● Goal of the exercise:
Copy word for word the lines from the start of the records through the line that contains "representaciones gráficas, bases de", both included.

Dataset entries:
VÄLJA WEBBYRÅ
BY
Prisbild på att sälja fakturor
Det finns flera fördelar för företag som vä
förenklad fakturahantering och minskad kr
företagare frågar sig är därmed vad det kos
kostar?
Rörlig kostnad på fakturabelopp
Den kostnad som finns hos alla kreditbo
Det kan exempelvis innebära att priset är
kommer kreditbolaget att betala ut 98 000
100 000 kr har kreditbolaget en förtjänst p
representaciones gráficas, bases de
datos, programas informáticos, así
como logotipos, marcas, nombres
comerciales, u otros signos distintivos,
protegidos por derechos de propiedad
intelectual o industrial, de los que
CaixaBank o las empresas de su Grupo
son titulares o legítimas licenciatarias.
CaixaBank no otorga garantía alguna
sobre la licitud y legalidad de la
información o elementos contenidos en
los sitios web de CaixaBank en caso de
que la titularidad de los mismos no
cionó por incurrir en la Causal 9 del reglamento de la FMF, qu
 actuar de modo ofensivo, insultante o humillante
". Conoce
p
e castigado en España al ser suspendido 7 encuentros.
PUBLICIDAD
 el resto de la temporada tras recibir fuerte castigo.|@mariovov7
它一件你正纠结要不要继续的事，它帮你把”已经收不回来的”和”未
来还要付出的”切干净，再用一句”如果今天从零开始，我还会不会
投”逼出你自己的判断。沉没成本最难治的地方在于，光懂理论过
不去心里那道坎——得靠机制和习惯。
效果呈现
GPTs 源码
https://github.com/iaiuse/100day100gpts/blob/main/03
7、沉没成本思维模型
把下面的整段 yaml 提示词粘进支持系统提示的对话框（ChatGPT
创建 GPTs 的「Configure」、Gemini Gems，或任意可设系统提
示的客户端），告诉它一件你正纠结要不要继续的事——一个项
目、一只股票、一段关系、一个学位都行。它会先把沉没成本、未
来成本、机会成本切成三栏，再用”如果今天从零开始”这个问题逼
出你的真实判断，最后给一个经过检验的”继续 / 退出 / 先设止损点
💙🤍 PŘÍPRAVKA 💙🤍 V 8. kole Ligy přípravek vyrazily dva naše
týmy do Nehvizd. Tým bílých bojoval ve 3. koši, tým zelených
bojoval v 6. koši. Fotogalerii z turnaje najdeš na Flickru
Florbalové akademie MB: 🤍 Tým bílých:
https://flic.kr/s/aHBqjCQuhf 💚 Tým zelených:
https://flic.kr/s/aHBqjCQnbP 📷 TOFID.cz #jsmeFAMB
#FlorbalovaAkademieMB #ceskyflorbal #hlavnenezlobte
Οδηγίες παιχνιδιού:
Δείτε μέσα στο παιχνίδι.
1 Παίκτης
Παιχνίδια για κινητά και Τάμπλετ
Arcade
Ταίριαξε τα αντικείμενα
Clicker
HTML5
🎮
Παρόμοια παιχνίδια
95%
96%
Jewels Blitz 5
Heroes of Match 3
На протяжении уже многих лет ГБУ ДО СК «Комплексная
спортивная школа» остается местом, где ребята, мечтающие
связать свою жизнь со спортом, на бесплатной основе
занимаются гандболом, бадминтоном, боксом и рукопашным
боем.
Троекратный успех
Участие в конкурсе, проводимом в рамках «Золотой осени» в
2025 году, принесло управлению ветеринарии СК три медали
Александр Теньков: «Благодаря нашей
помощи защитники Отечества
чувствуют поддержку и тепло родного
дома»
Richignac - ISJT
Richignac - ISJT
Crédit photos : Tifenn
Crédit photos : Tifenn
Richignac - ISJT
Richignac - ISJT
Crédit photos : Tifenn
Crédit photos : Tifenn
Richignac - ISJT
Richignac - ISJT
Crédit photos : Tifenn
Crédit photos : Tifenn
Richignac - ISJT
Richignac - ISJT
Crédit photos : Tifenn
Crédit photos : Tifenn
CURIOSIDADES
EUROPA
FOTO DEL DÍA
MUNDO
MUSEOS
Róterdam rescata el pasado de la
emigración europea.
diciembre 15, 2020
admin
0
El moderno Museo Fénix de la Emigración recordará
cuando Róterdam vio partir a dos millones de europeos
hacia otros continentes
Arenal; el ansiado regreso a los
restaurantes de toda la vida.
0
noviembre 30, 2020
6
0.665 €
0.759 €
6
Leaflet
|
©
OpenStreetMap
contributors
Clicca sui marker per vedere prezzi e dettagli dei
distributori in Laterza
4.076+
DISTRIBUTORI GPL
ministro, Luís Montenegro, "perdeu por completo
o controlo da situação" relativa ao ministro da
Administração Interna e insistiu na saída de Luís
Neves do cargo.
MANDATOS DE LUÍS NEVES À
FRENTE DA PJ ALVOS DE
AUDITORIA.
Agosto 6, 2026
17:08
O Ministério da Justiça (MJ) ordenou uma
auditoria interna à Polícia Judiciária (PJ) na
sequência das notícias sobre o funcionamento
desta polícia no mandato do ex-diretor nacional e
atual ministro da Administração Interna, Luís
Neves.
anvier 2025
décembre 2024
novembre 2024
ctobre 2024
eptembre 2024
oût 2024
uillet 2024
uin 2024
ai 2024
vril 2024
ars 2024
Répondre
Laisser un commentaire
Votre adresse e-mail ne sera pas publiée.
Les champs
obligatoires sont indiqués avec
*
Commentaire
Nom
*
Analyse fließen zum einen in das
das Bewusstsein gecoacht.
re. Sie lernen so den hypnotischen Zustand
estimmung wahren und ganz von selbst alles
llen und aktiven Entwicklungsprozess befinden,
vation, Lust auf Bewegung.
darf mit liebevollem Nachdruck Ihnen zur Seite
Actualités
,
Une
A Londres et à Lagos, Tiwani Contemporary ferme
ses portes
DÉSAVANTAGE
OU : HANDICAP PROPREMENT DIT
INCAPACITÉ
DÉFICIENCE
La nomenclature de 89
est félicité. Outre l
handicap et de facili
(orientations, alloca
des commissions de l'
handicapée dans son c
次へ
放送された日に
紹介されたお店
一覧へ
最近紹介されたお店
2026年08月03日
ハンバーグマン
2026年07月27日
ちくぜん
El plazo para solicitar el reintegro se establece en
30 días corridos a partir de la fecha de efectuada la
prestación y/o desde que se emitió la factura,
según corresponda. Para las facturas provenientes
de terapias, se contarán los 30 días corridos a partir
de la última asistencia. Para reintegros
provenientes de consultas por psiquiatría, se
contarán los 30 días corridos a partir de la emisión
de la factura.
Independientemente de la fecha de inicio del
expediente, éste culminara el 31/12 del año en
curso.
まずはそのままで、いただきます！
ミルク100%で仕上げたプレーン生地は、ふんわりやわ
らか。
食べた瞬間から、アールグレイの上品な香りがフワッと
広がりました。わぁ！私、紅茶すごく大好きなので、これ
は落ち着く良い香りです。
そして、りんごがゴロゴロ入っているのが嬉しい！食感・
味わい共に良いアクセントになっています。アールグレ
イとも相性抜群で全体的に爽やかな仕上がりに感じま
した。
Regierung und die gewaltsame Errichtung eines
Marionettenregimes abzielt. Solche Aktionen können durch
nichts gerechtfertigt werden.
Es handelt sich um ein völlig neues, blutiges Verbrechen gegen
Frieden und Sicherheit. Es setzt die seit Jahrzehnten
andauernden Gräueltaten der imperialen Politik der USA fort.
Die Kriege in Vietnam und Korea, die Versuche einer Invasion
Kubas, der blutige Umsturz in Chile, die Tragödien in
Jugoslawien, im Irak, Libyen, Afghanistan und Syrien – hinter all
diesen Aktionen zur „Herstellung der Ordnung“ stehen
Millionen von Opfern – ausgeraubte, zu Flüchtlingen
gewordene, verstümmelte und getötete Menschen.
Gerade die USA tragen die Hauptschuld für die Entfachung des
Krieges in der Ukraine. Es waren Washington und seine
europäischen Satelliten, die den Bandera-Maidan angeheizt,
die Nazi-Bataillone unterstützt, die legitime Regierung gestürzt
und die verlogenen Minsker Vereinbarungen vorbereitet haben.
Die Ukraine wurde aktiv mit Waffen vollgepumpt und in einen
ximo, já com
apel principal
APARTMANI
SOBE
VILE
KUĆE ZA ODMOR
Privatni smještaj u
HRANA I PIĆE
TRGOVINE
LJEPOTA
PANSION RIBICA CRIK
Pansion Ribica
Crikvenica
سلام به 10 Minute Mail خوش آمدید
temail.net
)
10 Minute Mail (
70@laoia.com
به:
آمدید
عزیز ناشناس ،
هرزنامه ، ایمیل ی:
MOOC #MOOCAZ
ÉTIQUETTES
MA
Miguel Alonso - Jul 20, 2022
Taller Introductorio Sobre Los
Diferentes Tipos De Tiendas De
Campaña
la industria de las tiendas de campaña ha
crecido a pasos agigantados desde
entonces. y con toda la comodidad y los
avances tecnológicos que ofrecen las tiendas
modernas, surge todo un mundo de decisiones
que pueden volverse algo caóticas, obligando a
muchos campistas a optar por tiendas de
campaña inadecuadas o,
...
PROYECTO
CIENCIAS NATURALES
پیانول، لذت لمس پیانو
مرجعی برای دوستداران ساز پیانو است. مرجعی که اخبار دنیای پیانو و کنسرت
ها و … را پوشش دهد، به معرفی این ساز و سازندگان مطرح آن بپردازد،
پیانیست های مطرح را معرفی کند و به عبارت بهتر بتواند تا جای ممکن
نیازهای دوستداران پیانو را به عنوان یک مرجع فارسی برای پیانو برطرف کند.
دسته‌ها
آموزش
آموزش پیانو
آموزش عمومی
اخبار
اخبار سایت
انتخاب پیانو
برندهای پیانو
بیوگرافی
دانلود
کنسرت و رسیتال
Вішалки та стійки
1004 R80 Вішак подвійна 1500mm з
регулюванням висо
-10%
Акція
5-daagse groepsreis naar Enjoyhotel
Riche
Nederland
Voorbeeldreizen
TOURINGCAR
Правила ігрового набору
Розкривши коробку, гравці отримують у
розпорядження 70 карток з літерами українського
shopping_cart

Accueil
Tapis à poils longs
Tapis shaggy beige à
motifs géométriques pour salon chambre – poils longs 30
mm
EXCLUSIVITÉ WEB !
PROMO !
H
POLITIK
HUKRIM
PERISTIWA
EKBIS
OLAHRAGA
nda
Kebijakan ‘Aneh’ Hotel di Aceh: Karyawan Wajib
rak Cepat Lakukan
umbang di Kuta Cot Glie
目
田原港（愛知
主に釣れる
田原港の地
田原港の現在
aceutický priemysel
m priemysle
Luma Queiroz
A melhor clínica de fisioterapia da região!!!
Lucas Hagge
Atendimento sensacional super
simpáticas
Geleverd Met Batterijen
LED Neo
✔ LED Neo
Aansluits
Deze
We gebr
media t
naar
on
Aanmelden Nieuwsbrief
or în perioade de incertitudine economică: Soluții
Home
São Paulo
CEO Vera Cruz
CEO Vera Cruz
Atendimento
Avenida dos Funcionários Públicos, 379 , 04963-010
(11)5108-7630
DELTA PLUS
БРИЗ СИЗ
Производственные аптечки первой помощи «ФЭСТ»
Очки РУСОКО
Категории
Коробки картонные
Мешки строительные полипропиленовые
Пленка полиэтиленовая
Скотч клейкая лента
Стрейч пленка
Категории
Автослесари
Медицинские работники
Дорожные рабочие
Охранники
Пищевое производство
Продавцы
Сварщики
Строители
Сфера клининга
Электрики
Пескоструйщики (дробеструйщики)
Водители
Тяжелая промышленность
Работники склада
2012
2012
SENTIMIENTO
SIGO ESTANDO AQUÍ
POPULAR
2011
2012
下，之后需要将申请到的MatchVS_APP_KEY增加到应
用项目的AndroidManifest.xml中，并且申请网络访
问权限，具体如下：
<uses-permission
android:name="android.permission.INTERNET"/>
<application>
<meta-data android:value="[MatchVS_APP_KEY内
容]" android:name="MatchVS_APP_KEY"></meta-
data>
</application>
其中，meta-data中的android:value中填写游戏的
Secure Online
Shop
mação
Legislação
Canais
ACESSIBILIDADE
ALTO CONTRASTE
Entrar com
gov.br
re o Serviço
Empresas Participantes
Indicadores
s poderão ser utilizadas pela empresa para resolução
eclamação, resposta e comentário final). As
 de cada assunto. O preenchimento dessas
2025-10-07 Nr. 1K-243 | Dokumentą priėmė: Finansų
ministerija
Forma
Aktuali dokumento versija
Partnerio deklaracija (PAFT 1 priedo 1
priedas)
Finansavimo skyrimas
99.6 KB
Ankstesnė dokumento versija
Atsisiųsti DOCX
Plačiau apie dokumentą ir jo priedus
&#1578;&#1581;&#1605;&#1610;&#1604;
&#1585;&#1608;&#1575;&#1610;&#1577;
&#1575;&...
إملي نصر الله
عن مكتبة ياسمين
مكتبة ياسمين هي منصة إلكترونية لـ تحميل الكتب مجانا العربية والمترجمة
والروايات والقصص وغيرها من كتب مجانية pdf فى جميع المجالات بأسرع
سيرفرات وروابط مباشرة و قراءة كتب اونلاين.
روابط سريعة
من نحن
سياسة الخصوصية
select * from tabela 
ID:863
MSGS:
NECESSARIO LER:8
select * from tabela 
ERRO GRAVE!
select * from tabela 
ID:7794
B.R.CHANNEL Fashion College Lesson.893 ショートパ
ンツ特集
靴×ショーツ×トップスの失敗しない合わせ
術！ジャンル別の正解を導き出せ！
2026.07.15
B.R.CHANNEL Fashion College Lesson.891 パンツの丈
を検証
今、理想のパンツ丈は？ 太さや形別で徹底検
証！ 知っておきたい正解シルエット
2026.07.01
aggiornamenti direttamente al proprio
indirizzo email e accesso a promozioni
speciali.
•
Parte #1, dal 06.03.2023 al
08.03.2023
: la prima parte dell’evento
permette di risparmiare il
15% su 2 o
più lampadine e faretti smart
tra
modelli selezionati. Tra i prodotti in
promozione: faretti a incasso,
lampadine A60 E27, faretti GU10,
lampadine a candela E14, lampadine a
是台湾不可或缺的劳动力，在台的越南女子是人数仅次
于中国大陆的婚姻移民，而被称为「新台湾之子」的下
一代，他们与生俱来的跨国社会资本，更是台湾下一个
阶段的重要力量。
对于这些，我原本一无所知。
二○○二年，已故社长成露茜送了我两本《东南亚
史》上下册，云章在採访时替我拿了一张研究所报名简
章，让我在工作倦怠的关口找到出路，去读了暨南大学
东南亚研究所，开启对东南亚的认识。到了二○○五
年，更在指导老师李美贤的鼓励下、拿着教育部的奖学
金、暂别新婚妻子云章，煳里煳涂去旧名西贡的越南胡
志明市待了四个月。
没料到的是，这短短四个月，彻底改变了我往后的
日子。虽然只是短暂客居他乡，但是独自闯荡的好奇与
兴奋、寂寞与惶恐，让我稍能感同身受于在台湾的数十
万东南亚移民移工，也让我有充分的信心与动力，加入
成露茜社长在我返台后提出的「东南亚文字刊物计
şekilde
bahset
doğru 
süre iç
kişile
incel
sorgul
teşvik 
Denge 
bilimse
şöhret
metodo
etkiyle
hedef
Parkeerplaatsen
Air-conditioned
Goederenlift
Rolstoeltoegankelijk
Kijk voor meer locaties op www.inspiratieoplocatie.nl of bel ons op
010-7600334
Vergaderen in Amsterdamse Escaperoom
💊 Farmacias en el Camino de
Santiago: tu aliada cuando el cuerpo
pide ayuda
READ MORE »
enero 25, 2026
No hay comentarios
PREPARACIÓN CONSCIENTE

● Solved problem:
VÄLJA WEBBYRÅ
BY
Prisbild på att sälja fakturor
Det finns flera fördelar för företag som vä
förenklad fakturahantering och minskad kr
företagare frågar sig är därmed vad det kos
kostar?
Rörlig kostnad på fakturabelopp
Den kostnad som finns hos alla kreditbo
Det kan exempelvis innebära att priset är
kommer kreditbolaget att betala ut 98 000
100 000 kr har kreditbolaget en förtjänst p
representaciones gráficas, bases de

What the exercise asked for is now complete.